Something Fishy about
Eco-Extremists' Power Play
Uber-left would rather
take out a dam than give one about America's energy future.
By
Dan Gainor
The Boone Pickens Free Market Fellow
Business & Media Institute
February 28, 2007
If the Hoover Dam
isn’t one of the wonders of the modern world, it’s not for lack of
trying. Tens of thousands of people spent years building this amazing
mountain of concrete.
But some on the crazy
eco-left want to tear it down – along with as many other dams as they
can get their hands on. They clearly don’t care that those same dams
provide power to a country reliant on it.
I got a taste of this
attitude several years ago at the conclusion of a Hoover Dam tour. After
the guide detailed the dam’s wonders and how it provides power and
water to several states, one of the dam crazies chimed in. He asked if
there were any plans to remove the dam and restore the river back to
nature.
The guide took it in
stride, laughed it off and said “no.” The rest of the tour was
stunned. Today, we should expect that question. Since 1999, a loose
coalition of some of the nation’s most extreme environmental groups
has labored to remove the same dams that hardworking Americans spent
years building.
And if you get your news
from the big three broadcast networks, you probably don’t know
anything about this. According to a Business & Media Institute
analysis of 13 months of network coverage of dams, ABC, CBS and NBC
never touched on the topic of dam removal. Not once.
The only way you’d
know this is happening is reading a newspaper or maybe some blogs. While
the networks were skipping a national controversy that included a major
Supreme Court ruling, print media remained interested in the story. The
top five newspapers wrote 65 articles about just one possible dam
removal on the Klamath River during the same time period.
But network news can
choose to focus on or ignore a major national issue. And until they do
focus, it isn’t a story.
Sure, the networks
report on dams. They’re on the scene when it looks like a dam might
burst and send millions of gallons of water downriver. Network
journalists cover the dangers of terrorism or poor maintenance. But
where are they when an organized leftist effort threatens our dams and
our power grid and could cost us billions of dollars? The media have the
power to ignore the story and get away with it.
It used to be the left
supported the idea of “power to the people.” Since 1999, the
opposite has been true. Beginning with the decommissioning of Edwards
Dam in Maine that year, the extreme left has worked to remove dams
around the country. By one count, they’ve gotten rid of more than 185
in that time, many of them hydroelectric. Our power grid has lost more
than 220 megawatts.
But
they’ve only just begun.
A recent
Interior Department ruling will force PacifiCorp to install fish ladders
(yes, ladders for fish to climb over the dams) on four dams it operates
along the Klamath River. That would cost up to $470 million – which is
up to $285 million more than tearing down the dams.
The company has little
choice but to tear down the dams, eliminating power for another 70,000
people. Elsewhere, eco-extremists are trying to remove the O'Shaughnessy
Dam near San Francisco and dams
along the lower Snake River.
O'Shaughnessy looms above the Hetch Hetchy Valley,
providing water and power to much of San Francisco. A recent California
study says it could cost between $3 billion and $10 billion to take it
down. Former San Francisco mayor and now-Sen. Dianne Feinstein
(D-Calif.) has been one of the voices of sanity, calling the estimate
for removal of the dam “indefensible” and warning it would
leave the state vulnerable to “drought and blackout.”

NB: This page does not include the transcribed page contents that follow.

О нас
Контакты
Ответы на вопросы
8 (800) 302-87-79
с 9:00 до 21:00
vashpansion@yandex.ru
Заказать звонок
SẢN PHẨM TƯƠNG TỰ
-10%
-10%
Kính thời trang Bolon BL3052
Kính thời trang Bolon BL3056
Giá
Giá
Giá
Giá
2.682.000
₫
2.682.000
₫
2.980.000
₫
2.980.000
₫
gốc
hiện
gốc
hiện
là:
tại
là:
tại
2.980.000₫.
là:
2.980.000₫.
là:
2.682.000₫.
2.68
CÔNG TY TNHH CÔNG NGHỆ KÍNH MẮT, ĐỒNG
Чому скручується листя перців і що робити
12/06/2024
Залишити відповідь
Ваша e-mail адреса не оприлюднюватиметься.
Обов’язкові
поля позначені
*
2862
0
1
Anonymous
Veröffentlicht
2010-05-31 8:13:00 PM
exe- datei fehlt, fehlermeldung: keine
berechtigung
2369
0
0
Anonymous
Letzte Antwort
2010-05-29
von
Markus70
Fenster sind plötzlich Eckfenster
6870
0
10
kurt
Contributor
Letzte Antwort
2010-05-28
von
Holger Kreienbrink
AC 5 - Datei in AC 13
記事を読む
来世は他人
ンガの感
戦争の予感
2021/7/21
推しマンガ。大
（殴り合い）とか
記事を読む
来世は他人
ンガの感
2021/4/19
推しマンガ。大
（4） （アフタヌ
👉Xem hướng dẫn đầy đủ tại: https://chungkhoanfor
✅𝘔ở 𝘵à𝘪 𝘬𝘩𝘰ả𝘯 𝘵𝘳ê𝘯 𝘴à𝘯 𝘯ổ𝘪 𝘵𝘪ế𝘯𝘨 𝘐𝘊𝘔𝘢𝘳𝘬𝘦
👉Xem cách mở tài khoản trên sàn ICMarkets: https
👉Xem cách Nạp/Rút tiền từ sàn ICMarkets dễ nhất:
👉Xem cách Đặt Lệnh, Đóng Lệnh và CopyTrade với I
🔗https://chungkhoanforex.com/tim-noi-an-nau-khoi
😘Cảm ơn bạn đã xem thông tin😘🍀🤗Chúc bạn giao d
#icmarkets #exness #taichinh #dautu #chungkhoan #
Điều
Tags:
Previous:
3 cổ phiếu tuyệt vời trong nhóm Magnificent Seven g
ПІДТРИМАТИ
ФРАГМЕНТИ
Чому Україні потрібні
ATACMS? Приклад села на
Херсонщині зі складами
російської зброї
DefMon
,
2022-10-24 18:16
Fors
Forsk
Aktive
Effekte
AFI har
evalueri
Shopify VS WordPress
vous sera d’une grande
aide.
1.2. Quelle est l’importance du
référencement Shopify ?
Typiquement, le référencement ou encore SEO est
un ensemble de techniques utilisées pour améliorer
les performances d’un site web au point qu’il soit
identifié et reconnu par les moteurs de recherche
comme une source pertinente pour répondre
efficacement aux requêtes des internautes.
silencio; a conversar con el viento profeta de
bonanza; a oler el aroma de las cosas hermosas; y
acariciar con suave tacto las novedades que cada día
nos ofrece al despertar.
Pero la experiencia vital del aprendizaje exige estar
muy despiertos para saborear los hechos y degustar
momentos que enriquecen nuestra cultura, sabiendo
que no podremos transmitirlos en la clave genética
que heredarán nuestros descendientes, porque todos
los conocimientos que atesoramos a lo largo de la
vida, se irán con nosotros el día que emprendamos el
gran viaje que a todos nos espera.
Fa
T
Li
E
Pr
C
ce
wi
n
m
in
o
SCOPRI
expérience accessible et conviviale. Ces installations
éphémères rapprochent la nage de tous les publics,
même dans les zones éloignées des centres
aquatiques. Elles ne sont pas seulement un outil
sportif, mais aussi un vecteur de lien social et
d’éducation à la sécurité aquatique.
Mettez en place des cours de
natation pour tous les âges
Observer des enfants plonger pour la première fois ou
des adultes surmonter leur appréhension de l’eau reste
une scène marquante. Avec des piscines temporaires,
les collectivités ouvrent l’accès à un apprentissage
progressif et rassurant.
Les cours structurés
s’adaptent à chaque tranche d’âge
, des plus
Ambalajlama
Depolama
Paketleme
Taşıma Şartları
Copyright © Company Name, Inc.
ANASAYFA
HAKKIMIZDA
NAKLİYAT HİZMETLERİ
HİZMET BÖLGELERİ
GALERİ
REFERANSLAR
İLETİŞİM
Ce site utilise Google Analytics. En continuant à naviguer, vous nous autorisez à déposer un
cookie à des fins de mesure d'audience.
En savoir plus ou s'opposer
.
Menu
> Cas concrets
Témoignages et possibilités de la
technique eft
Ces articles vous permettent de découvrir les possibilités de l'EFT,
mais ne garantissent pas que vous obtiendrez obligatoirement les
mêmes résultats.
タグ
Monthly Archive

Feinstein is no liberal slouch herself – Americans for
Democratic Action gave her a 90 out of 100 rating in 2006. So that shows
how far the dam busters have turned from the conventional liberal ideals
of people like Woody Guthrie or FDR. Both understood that dams really
did mean power for the people. And power meant jobs, economic growth and
a better life.
That’s what all forms of power still mean to Americans. At a
time when Congress and the White House debate “energy independence,”

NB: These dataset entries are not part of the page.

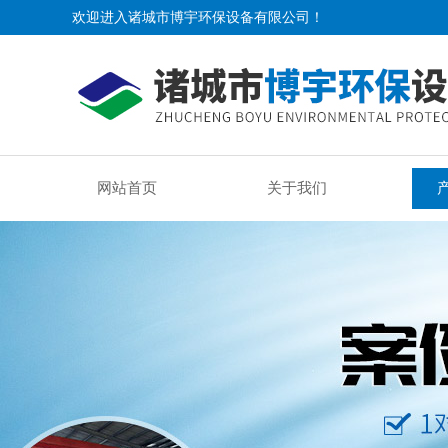
欢迎进入诸城市博宇环保设备有限公司！
网站首页
关于我们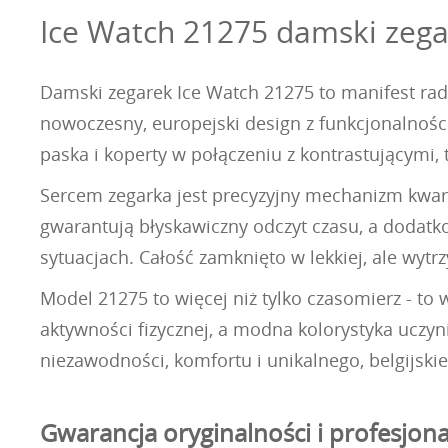
Ice Watch 21275 damski zega
Damski zegarek Ice Watch 21275 to manifest rado
nowoczesny, europejski design z funkcjonalności
paska i koperty w połączeniu z kontrastującymi, 
Sercem zegarka jest precyzyjny mechanizm kwarc
gwarantują błyskawiczny odczyt czasu, a dodatko
sytuacjach. Całość zamknięto w lekkiej, ale wytr
Model 21275 to więcej niż tylko czasomierz - to
aktywności fizycznej, a modna kolorystyka uczyn
niezawodności, komfortu i unikalnego, belgijski
Gwarancja oryginalności i profesjon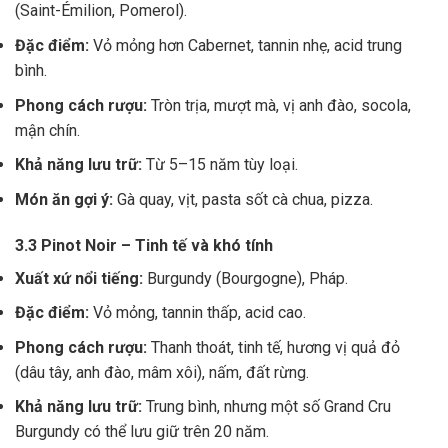
(Saint-Émilion, Pomerol).
Đặc điểm:
Vỏ mỏng hơn Cabernet, tannin nhẹ, acid trung
bình.
Phong cách rượu:
Tròn trịa, mượt mà, vị anh đào, socola,
mận chín.
Khả năng lưu trữ:
Từ 5–15 năm tùy loại.
Món ăn gợi ý:
Gà quay, vịt, pasta sốt cà chua, pizza.
3.3 Pinot Noir – Tinh tế và khó tính
Xuất xứ nổi tiếng:
Burgundy (Bourgogne), Pháp.
Đặc điểm:
Vỏ mỏng, tannin thấp, acid cao.
Phong cách rượu:
Thanh thoát, tinh tế, hương vị quả đỏ
(dâu tây, anh đào, mâm xôi), nấm, đất rừng.
Khả năng lưu trữ:
Trung bình, nhưng một số Grand Cru
Burgundy có thể lưu giữ trên 20 năm.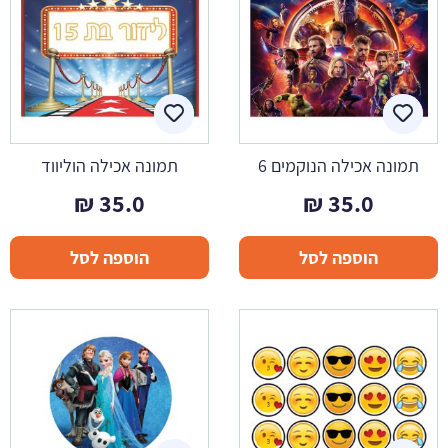
תמונה אכילה הנוקמים 6
תמונה אכילה הוליווד
₪
35.0
₪
35.0
הוספה לסל
הוספה לסל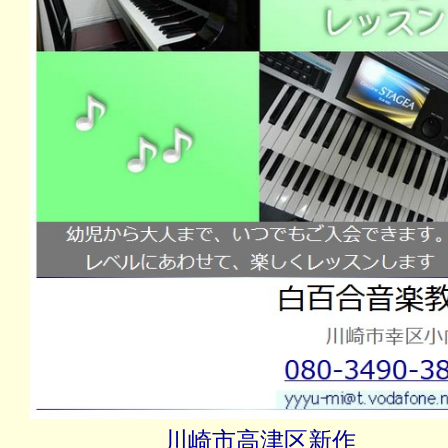
川崎市高津区新作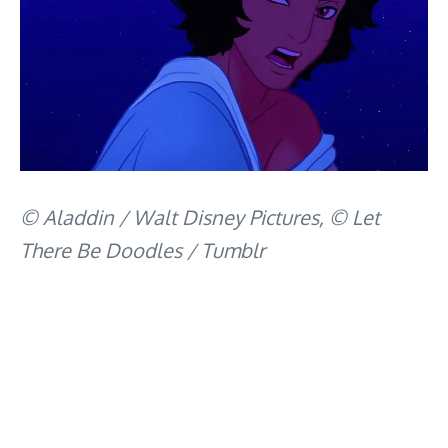
© Aladdin / Walt Disney Pictures, © Let
There Be Doodles / Tumblr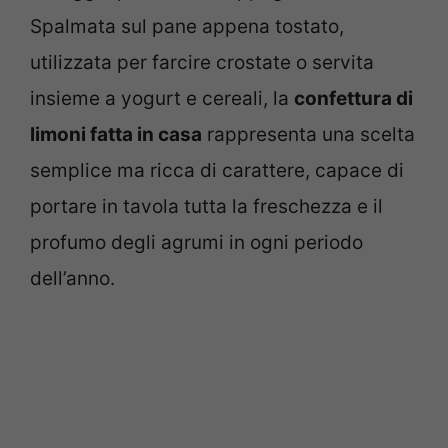
Spalmata sul pane appena tostato,
utilizzata per farcire crostate o servita
insieme a yogurt e cereali, la
confettura di
limoni fatta in casa
rappresenta una scelta
semplice ma ricca di carattere, capace di
portare in tavola tutta la freschezza e il
profumo degli agrumi in ogni periodo
dell’anno.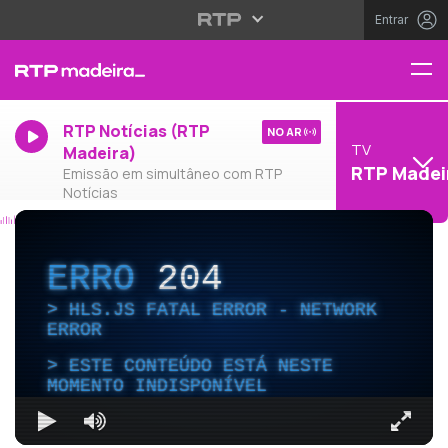
Entrar
RTP Notícias (RTP
NO AR
TV
Madeira)
RTP Madei
Emissão em simultâneo com RTP
Notícias
ERRO
204
HLS.JS FATAL ERROR - NETWORK
ERROR
ESTE CONTEÚDO ESTÁ NESTE
MOMENTO INDISPONÍVEL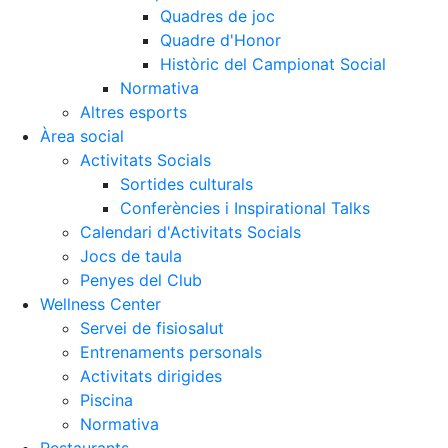
Quadres de joc
Quadre d'Honor
Històric del Campionat Social
Normativa
Altres esports
Àrea social
Activitats Socials
Sortides culturals
Conferències i Inspirational Talks
Calendari d'Activitats Socials
Jocs de taula
Penyes del Club
Wellness Center
Servei de fisiosalut
Entrenaments personals
Activitats dirigides
Piscina
Normativa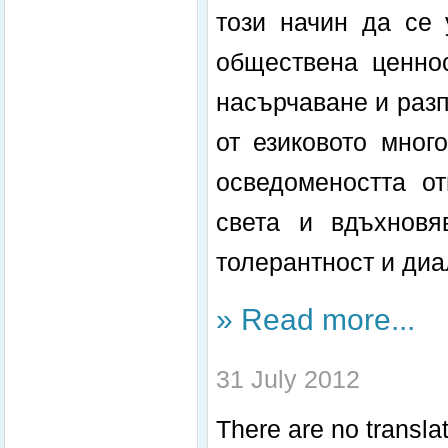
този начин да се 
обществена ценно
насърчаване и разп
от езиковото мног
осведомеността от
света и вдъхновя
толерантност и диа
» Read more...
31 July 2012
There are no translat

the eco-extremists busy themselves wrecking the power grid to save a few
fish.
The networks have the power to tell this story and make sure
Americans understand the danger of chipping away at the 10 percent of
our energy that comes from hydropower. We’re dammed
if they do and, certainly, damned if they don’t.
Dan
Gainor is The Boone Pickens Free Market Fellow and director of the Media
Research Center’s Business & Media Institute.